[SOURCE]:
----
# Structuring Data

In Excel you typically organize data in tables where each column is of a a specific *type* like number, text string or date.  In R you use vector, matrix, list and array and your values are of *type* Logical, Numeric, Integer or Character.  Similarly, F# has *types*.

F# has a lot of built-in typs such as `string`, `int` and `decimal` and it also has container types like `array`, `list` and `seq` (sequence) that can contain other items.  The .NET framework itself also has a lot of types that you can use, such as the commonly used `DateTime` type.

## Values
You use the `let` keyword to create values of a type.

In [19]:
let theAnswer = 42 // An integer
let greeting = "Hello world" // A string
let pi = 3.141 // A double

Notice how you don't have to specify the type anywhere.  You just create the value and most of the time F# will figure out what type you intended.  F# will keep track of the types behind the scenes which is very useful when defining functions as you will see later.

Values in F# are *immutable* by default.  That means you can never change a value once it has been created.  If you try, you will get an error.
----
[Dataset excerpts]:
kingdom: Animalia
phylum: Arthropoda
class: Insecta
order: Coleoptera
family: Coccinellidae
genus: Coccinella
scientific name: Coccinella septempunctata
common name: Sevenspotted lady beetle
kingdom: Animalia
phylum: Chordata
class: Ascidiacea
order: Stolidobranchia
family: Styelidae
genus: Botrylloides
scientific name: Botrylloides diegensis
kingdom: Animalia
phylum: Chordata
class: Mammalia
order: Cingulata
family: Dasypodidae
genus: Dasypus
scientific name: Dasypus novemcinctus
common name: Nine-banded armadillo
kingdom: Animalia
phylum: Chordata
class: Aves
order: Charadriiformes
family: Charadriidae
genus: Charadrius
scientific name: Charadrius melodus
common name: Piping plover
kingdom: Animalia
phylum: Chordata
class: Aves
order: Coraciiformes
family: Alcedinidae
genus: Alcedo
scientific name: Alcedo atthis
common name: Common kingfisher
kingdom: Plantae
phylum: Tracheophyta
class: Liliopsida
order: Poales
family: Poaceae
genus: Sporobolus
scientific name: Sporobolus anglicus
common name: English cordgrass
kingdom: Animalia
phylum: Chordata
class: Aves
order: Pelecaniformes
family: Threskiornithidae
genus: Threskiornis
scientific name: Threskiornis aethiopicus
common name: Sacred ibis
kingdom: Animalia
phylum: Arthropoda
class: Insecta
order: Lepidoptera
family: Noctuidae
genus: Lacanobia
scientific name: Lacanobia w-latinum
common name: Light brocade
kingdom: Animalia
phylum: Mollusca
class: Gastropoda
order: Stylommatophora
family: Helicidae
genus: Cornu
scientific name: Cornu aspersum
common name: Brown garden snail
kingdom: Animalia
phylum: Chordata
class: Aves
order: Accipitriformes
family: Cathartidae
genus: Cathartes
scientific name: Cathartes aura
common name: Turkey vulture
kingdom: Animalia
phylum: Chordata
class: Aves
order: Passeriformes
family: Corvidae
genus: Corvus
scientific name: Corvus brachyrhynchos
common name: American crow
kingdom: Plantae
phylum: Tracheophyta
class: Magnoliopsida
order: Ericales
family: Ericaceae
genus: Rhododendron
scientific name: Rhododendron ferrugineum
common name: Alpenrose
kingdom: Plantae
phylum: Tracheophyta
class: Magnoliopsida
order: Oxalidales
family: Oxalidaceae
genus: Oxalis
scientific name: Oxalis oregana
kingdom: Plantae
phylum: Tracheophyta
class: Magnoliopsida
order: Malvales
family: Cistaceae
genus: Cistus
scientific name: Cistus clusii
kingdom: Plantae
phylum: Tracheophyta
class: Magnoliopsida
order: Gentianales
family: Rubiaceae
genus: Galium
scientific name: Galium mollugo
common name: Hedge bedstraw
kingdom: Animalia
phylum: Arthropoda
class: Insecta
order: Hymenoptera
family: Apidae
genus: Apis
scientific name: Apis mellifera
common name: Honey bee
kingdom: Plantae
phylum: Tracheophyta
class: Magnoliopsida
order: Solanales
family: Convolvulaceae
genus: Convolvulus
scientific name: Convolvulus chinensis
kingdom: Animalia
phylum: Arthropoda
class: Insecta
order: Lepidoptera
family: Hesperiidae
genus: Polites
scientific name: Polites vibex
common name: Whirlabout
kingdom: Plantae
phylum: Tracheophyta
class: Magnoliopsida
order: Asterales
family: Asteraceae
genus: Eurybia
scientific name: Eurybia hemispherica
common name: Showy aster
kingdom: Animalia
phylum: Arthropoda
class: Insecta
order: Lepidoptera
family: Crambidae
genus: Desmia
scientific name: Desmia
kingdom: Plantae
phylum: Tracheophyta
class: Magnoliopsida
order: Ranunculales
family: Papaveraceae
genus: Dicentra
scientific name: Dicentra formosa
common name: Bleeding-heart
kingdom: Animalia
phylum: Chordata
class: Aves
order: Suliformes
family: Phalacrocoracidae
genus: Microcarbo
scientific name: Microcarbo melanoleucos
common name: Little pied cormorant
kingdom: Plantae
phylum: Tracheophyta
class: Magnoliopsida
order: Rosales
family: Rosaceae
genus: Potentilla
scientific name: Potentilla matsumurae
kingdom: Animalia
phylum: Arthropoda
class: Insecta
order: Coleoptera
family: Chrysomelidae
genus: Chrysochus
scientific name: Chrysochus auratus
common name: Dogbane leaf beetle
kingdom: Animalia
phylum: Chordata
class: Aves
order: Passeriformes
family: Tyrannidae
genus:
----
[JOBS]:
(1) Using the F# text, answer each question:
(a) Which keyword is used to create values of a type?
(b) What type does the comment assign to the value `pi`?
(c) Which commonly used .NET framework type is named?
(2) Return, word for word, the part of the F# text that opens with the words containing "In Excel you" and closes with "F# has *types*.".
The material has no connection to the F# text.

[RESPONSES TO THE EXERCISE]:
(1)
(a) The `let` keyword.
(b) A double.
(c) `DateTime`.

(2)
In Excel you typically organize data in tables where each column is of a a specific *type* like number, text string or date.  In R you use vector, matrix, list and array and your values are of *type* Logical, Numeric, Integer or Character.  Similarly, F# has *types*.